Por tudo quanto vem de expor-se - e uma vez que a não ser no despacho liminar, a exceção em causa pode ainda ser conhecida, nos termos do disposto no artigo 734.º, n.º 1, do C.P.C., “até ao primeiro ato de transmissão dos bens penhorados”, situação que se verifica nos autos -, julgo verificada a exceção dilatória inominada de falta de integração no PERSI dos executados/fiadores (…) e (…), em consequência do que, quanto a eles, determino a extinção da presente execução.
(…)»
Sinteticamente, através desta decisão, proferida na sequência de ter suscitado oficiosamente a questão do cumprimento da obrigação, a cargo da instituição de crédito mutuante, de integração dos executados (que eram, então, quatro, dois mutuários e dois fiadores) em PERSI, o tribunal a quo:
1 – Julgou que aquela obrigação não foi cumprida relativamente aos executados fiadores;
2 – Julgou que aquela obrigação foi cumprida relativamente aos executados mutuários;
3 – Como corolário, determinou a extinção da execução apenas quanto aos primeiros.
No que ao ponto 2 concerne, atente-se nos seguintes trechos, que não deixam dúvidas acerca do sentido da decisão do tribunal a quo:
- «(…) juntando apenas a documentação (cartas de integração e extinção do PERSI a que alude o artigo 21.º do Dec.-Lei n.º 227/2012, de 25/10) que atesta o respetivo cumprimento no que especificamente diz respeito aos executados (…) e (…)»;
- «É insofismável que é sobre a exequente que impende o ónus de demonstrar a integração do cliente bancário no PERSI (…).

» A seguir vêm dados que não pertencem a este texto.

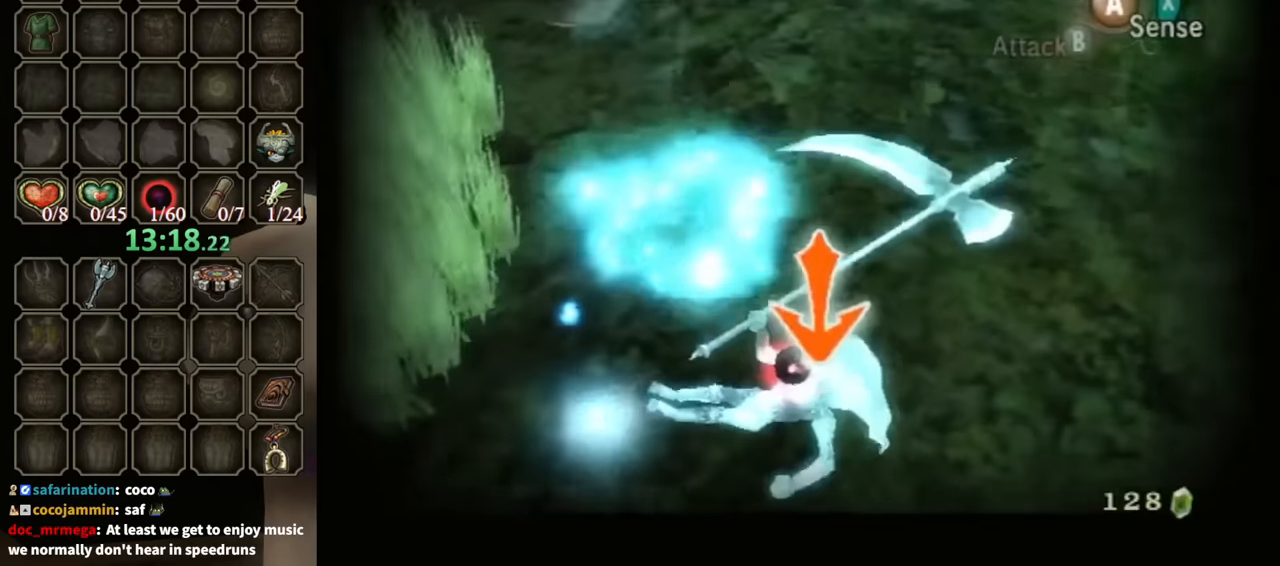
{"buttons": [], "left_stick": "center", "right_stick": "down-right", "events": [[266, "L1", "up"], [400, "right_stick", "down-right"]]}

Ora, esse ónus a aqui exequente observou quanto aos executados/mutuários (…) e (…)»;
- «(…) julgo verificada a exceção dilatória inominada de falta de integração no PERSI dos executados/fiadores (…) e (…), em consequência do que, quanto a eles, determino a extinção da presente execução».
Com a prolação desta decisão, mediante o qual foi apreciada a questão do cumprimento da obrigação de integração, em PERSI, de todos os executados, esgotou-se imediatamente (entenda-se, independentemente do trânsito em julgado) o poder jurisdicional do tribunal a quo relativamente a tal matéria, nos termos dos n.ºs 1 e 3 do artigo 613.º. Daí que, ao reapreciar essa mesma questão em relação aos executados mutuários, ora recorridos, através da prolação da decisão recorrida, o tribunal a quo tenha violado aquela norma legal, impondo-se, assim, a sua revogação, com o consequente prosseguimento da execução relativamente àqueles executados.
Delibera-se, pelo exposto, julgar o recurso procedente, revogando-se a decisão recorrida e ordenando-se o prosseguimento da execução.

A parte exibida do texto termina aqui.